General Incentives Several nontax incentives in the form of capital subsidies and concessional credits are offered by the central and state governments in the interest of developing backward areas, exports or some specific industries. No distinction is made between domestic and foreign investors.

Regional Incentives Industrial units that are set up in specified backward districts are eligible for a central government subsidy on their fixed capital investment and for concessional financing from national financial institutions. The central government also grants a transport subsidy in certain selected areas. In addition, the state governments offer various types of incentives and facilities, such as land on concessional terms, water and power at reduced rates, concessions in sales tax and octroi ( a levy of duty on entry of goods into a specified area), and other subsidies.
Certain areas (six in 1985) have been designated as free trade or export-processing zones, and are located at Kandla, Santa Cruz, Cochin, Madras, Falta and Noida. Industries that are set up in these areas and fulfill the required conditions are eligible for various concessions, exemptions and benefits in respect of customs duty, excise duty, sales tax, foreign equity participation, licensing regulations, and concessional finance.

Special Industry Incentives Certain industries, e.g., jute textiles, are eligible for concessional credits in the form of soft loans. Some others, e.g., tea plantations, are given subsidies for labor housing, replanting, etc.

Export Credits Export incentives take the form of cash assistance or cash compensatory support on exports of certain items, duty drawback, i.e., a refund of central excise and customs duties levied on raw materials and components used in the manufacture of exports, import replenishment to replace imported raw materials and components used in the manufacture of exports, airfreight subsidy on the export of certain products, special treatment for export-oriented units for import of raw materials, and credit facilities from approved financial institutions at pre-shipment and post-shipment stages.

DEPB Rates and DutyDrawback Rates of Plastics 

 
 

INDUSTRIAL POLICY

Over the last four decades India has recorded remarkable expansion and diversification in practically all areas of industrial development. India's vast resources-human, agricultural, mineral and industrial- have been fully exploited for this purpose. The New Industrial Policy has helped in catalyzing foreign investment into India. The total amount of foreign direct investment approval which was Rs 5,341 million in 1991, swelled to Rs 141,871.9 million in 1994. Of the total FDI approvals, 80% are in the priority sectors such as power, oil refineries, electronics and electrical equipment, chemicals, telecommunications, food processing etc.

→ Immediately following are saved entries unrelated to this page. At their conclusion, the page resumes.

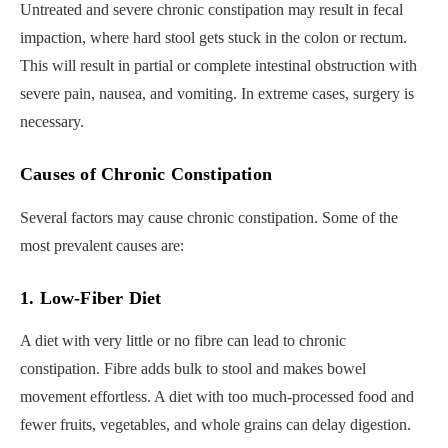
Untreated and severe chronic constipation may result in fecal
impaction, where hard stool gets stuck in the colon or rectum.
This will result in partial or complete intestinal obstruction with
severe pain, nausea, and vomiting. In extreme cases, surgery is
necessary.
Causes of Chronic Constipation
Several factors may cause chronic constipation. Some of the
most prevalent causes are:
1. Low-Fiber Diet
A diet with very little or no fibre can lead to chronic
constipation. Fibre adds bulk to stool and makes bowel
movement effortless. A diet with too much-processed food and
fewer fruits, vegetables, and whole grains can delay digestion.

Policy Resolution of 1956 and the Statement on Industrial Policy of 1991 provide the basic framework for the overall industrial policy of the Government in regard to the manufacturing industries. In the initial stages of the country's development, growth of industry was regulated through the granting of industrial licenses and other industrial approvals. The Industries (Development and Regulation) Act, 1951 was the principal legislation providing the legal basis for industrial licensing. The industrial policy announced on 24th July, 1991 substantially dispensed with industrial licensing, announced measures facilitating foreign investment and technology transfers, and threw open the areas hitherto reserved for the public sector.

The private sector can now operate in all areas except those of strategic concern such as defence, railway transport and atomic energy. The list of industries reserved for the public sector now stands reduced to 6. Private participation is permitted in some specific areas in this list as well, such as mining; oil exploration, refining and marketing; and parts of the railway transport sectors.

The requirement of obtaining an industrial license for manufacturing activity is limited to:
Industries reserved for the pubic sector. 16 industries of strategic, social or environmental concern. Industries reserved for the small scale sector. All other industries are exempt from licensing, and only subject to the locational restrictions of metropolitan areas.